There are decades when nothing happens, and there are weeks when decades happen, Vladimir Lenin has been quoted as saying. The coming week may not pack in 10 years’ worth of market and economic news, but it is certainly shaping up as the most eventful one for investors so far this year.
The Federal Open Market Committee winds up its two-day meeting on Wednesday, and while it’s all but certain that no interest-rate actions will be taken, we will be looking for clarification about the wide gap between the much bigger expectations for rate cuts from the market and the smaller ones the panel projects.
Crucial data on the state of the labor market are also on tap, and the Treasury will outline its borrowing plans, which has big implications beyond the bond market. And corporate earnings reporting season reaches a crescendo, featuring five of the technology megacap companies.
The FOMC meeting takes center stage amid all these happenings, especially Federal Reserve Chairman Jerome Powell’s news conference on Wednesday afternoon. The panel won’t produce new projections from those released in December, which showed a median expectation of three cuts of one-quarter percentage point each by year end from the current federal-funds target range of 5.25% to 5.5%.

REQUIREMENTS
1. Reproduce the part of the investor-week article between "The Federal Open" and "technology megacap companies.", inclusive.
2. In the investor-week article, what is the current federal-funds target range?

RAW DATA
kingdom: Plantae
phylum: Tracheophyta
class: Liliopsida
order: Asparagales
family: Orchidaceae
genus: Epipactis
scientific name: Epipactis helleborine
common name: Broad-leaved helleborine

* * *

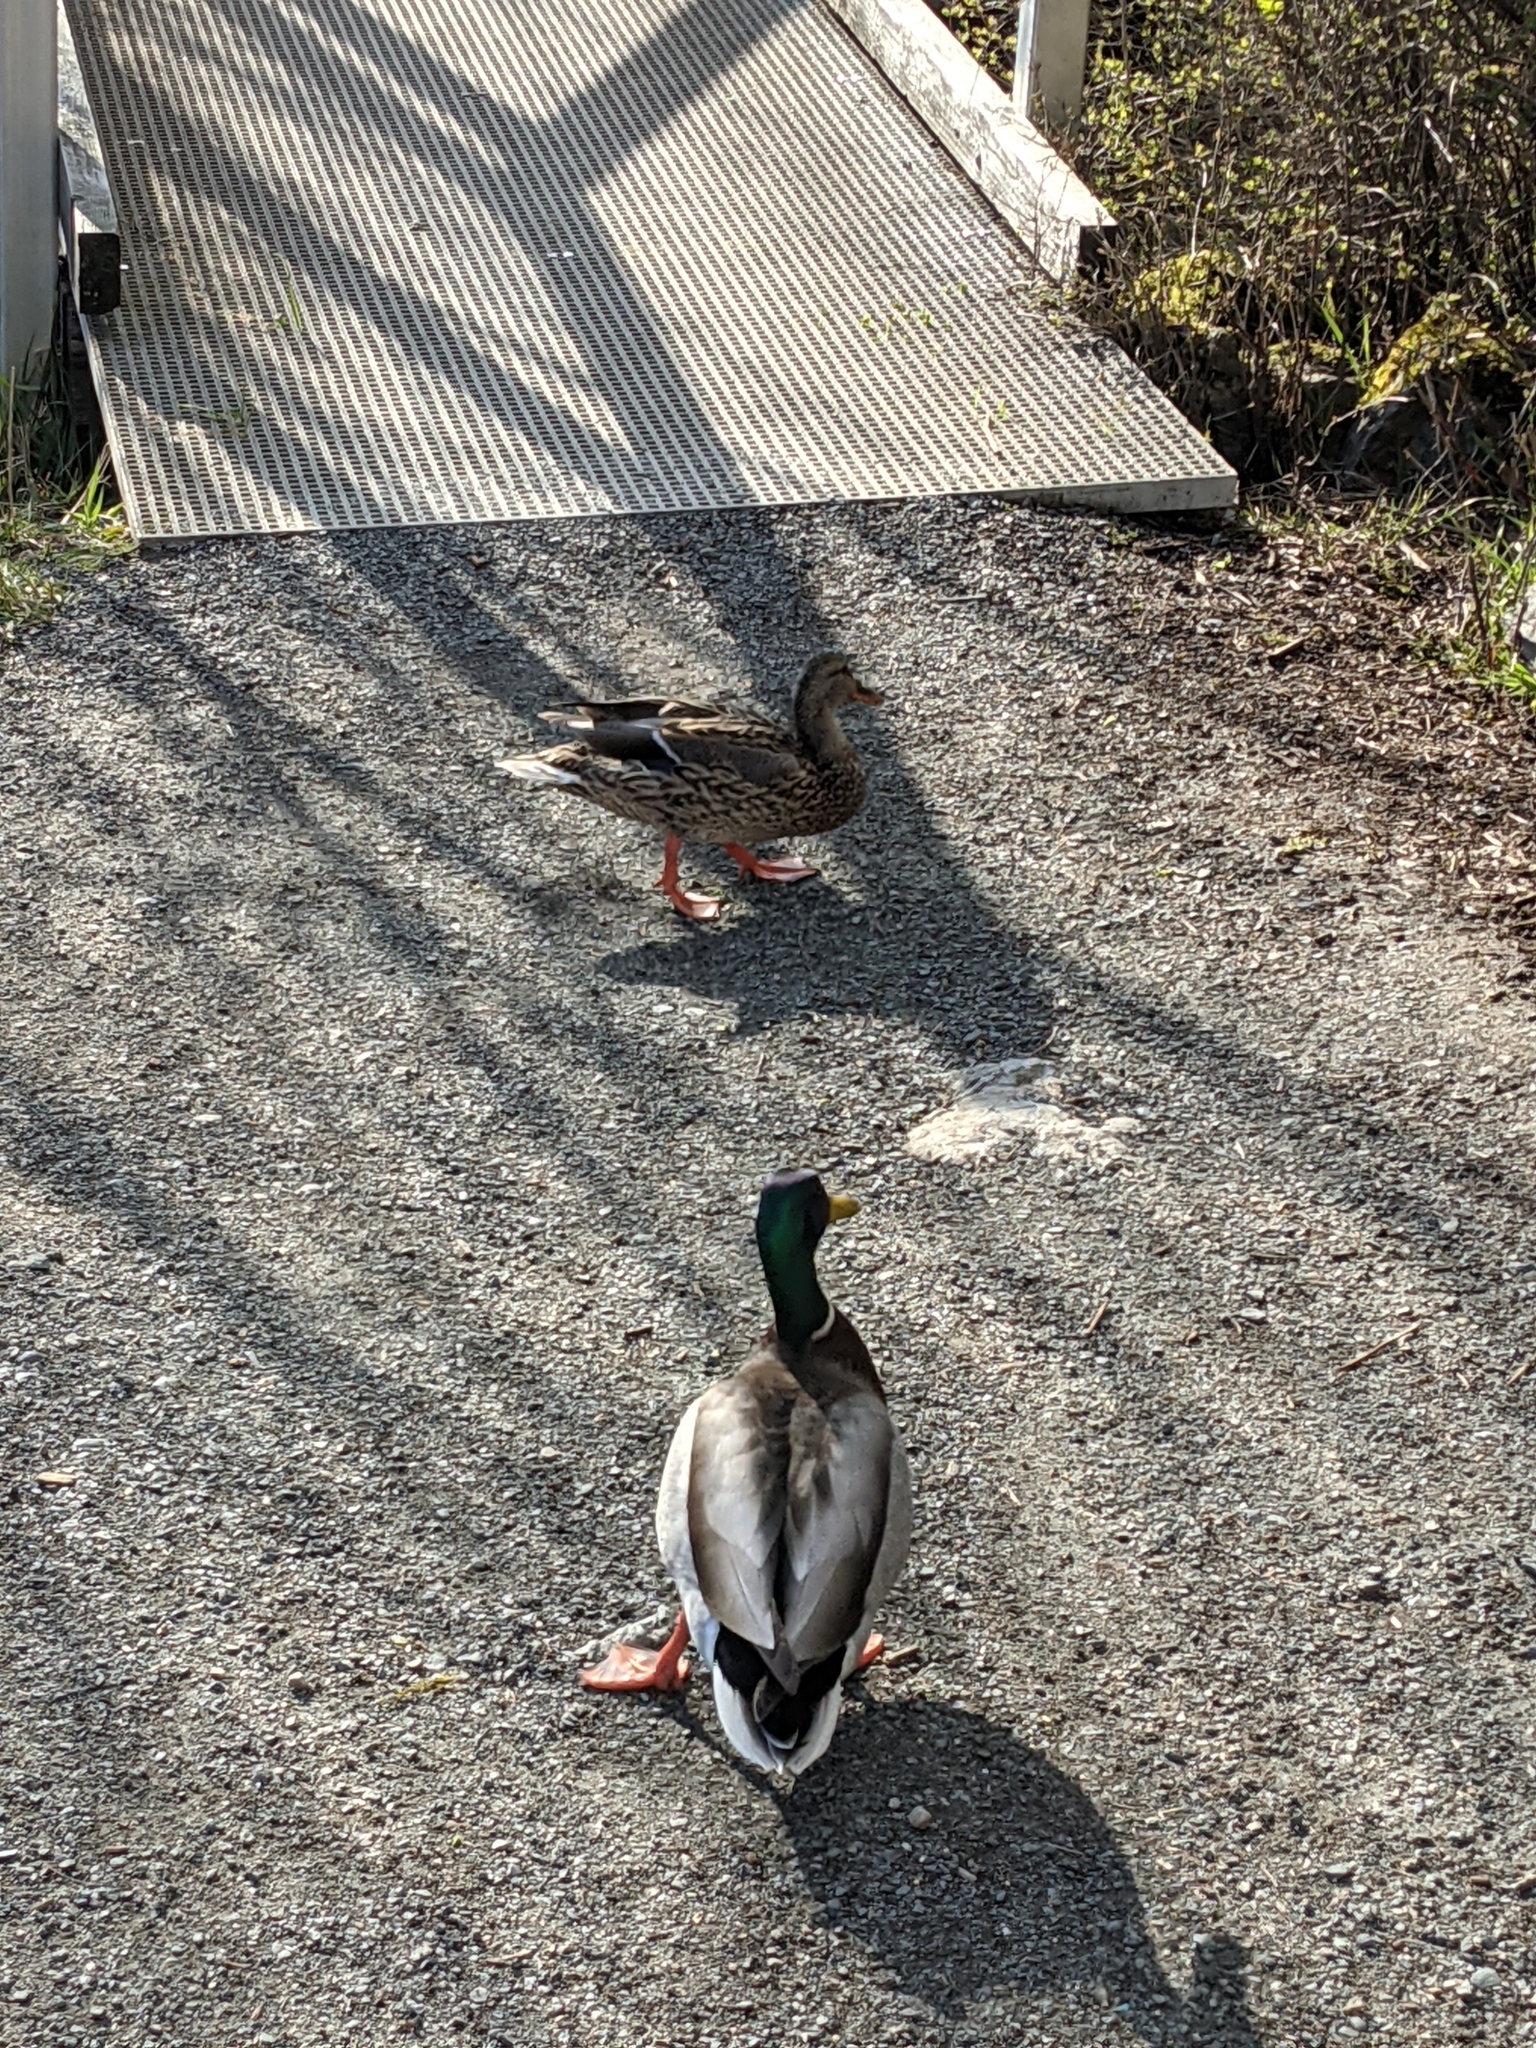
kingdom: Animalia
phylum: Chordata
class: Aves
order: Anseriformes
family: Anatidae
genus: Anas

ANSWERS TO THE PROBLEMS
1.
The Federal Open Market Committee winds up its two-day meeting on Wednesday, and while it’s all but certain that no interest-rate actions will be taken, we will be looking for clarification about the wide gap between the much bigger expectations for rate cuts from the market and the smaller ones the panel projects.
Crucial data on the state of the labor market are also on tap, and the Treasury will outline its borrowing plans, which has big implications beyond the bond market. And corporate earnings reporting season reaches a crescendo, featuring five of the technology megacap companies.

2. 5.25% to 5.5%